> **Problem details**
Every record below needs to be retyped exactly as it appears.

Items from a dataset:
########

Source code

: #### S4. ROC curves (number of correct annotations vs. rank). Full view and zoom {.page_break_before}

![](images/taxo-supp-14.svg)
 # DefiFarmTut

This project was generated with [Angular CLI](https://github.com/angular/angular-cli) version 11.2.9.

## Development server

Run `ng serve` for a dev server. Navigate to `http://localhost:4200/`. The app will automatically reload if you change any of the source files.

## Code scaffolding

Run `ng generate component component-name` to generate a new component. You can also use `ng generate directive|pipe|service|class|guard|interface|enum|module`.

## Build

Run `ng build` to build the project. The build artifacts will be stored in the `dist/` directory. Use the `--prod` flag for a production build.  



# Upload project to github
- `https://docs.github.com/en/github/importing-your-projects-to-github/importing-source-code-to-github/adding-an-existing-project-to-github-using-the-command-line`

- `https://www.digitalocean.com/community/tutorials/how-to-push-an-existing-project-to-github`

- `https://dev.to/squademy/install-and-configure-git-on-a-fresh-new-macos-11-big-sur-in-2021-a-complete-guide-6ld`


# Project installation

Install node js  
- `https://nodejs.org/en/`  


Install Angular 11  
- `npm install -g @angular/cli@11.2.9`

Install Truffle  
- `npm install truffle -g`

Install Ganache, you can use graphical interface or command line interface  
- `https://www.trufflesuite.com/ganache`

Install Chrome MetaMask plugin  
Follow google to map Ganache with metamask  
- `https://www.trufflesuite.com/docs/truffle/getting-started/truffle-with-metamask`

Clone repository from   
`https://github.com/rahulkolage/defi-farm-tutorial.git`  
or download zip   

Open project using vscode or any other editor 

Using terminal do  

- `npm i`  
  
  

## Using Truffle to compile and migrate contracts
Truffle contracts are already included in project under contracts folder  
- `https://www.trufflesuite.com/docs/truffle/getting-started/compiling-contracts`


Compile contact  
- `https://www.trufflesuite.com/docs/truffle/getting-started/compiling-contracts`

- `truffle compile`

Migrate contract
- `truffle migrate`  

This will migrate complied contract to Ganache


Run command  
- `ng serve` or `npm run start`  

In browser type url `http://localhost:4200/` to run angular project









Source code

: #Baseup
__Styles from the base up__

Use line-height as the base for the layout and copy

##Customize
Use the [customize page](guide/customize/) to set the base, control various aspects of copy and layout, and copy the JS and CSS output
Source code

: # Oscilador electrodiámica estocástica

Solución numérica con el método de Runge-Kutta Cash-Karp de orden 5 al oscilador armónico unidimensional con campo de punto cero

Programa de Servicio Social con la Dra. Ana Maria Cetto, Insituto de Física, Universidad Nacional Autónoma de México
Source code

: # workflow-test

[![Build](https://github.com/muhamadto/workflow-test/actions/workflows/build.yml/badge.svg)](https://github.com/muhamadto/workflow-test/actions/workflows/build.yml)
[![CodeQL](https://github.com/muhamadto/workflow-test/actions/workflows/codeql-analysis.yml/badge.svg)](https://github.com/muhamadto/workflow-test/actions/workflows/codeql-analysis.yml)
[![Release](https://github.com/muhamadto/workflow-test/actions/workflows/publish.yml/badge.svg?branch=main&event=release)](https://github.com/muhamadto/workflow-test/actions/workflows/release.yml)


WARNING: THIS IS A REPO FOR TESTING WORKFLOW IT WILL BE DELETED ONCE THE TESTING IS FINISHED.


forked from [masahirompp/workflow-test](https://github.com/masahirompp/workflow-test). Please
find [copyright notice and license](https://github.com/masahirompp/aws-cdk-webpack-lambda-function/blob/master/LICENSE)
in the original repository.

########

> **Answer to the problem**
Source code

: #### S4. ROC curves (number of correct annotations vs. rank). Full view and zoom {.page_break_before}

![](images/taxo-supp-14.svg)
 # DefiFarmTut

This project was generated with [Angular CLI](https://github.com/angular/angular-cli) version 11.2.9.

## Development server

Run `ng serve` for a dev server. Navigate to `http://localhost:4200/`. The app will automatically reload if you change any of the source files.

## Code scaffolding

Run `ng generate component component-name` to generate a new component. You can also use `ng generate directive|pipe|service|class|guard|interface|enum|module`.

## Build

Run `ng build` to build the project. The build artifacts will be stored in the `dist/` directory. Use the `--prod` flag for a production build.  



# Upload project to github
- `https://docs.github.com/en/github/importing-your-projects-to-github/importing-source-code-to-github/adding-an-existing-project-to-github-using-the-command-line`

- `https://www.digitalocean.com/community/tutorials/how-to-push-an-existing-project-to-github`

- `https://dev.to/squademy/install-and-configure-git-on-a-fresh-new-macos-11-big-sur-in-2021-a-complete-guide-6ld`


# Project installation

Install node js  
- `https://nodejs.org/en/`  


Install Angular 11  
- `npm install -g @angular/cli@11.2.9`

Install Truffle  
- `npm install truffle -g`

Install Ganache, you can use graphical interface or command line interface  
- `https://www.trufflesuite.com/ganache`

Install Chrome MetaMask plugin  
Follow google to map Ganache with metamask  
- `https://www.trufflesuite.com/docs/truffle/getting-started/truffle-with-metamask`

Clone repository from   
`https://github.com/rahulkolage/defi-farm-tutorial.git`  
or download zip   

Open project using vscode or any other editor 

Using terminal do  

- `npm i`  
  
  

## Using Truffle to compile and migrate contracts
Truffle contracts are already included in project under contracts folder  
- `https://www.trufflesuite.com/docs/truffle/getting-started/compiling-contracts`


Compile contact  
- `https://www.trufflesuite.com/docs/truffle/getting-started/compiling-contracts`

- `truffle compile`

Migrate contract
- `truffle migrate`  

This will migrate complied contract to Ganache


Run command  
- `ng serve` or `npm run start`  

In browser type url `http://localhost:4200/` to run angular project









Source code

: #Baseup
__Styles from the base up__

Use line-height as the base for the layout and copy

##Customize
Use the [customize page](guide/customize/) to set the base, control various aspects of copy and layout, and copy the JS and CSS output
Source code

: # Oscilador electrodiámica estocástica

Solución numérica con el método de Runge-Kutta Cash-Karp de orden 5 al oscilador armónico unidimensional con campo de punto cero

Programa de Servicio Social con la Dra. Ana Maria Cetto, Insituto de Física, Universidad Nacional Autónoma de México
Source code

: # workflow-test

[![Build](https://github.com/muhamadto/workflow-test/actions/workflows/build.yml/badge.svg)](https://github.com/muhamadto/workflow-test/actions/workflows/build.yml)
[![CodeQL](https://github.com/muhamadto/workflow-test/actions/workflows/codeql-analysis.yml/badge.svg)](https://github.com/muhamadto/workflow-test/actions/workflows/codeql-analysis.yml)
[![Release](https://github.com/muhamadto/workflow-test/actions/workflows/publish.yml/badge.svg?branch=main&event=release)](https://github.com/muhamadto/workflow-test/actions/workflows/release.yml)


WARNING: THIS IS A REPO FOR TESTING WORKFLOW IT WILL BE DELETED ONCE THE TESTING IS FINISHED.


forked from [masahirompp/workflow-test](https://github.com/masahirompp/workflow-test). Please
find [copyright notice and license](https://github.com/masahirompp/aws-cdk-webpack-lambda-function/blob/master/LICENSE)
in the original repository.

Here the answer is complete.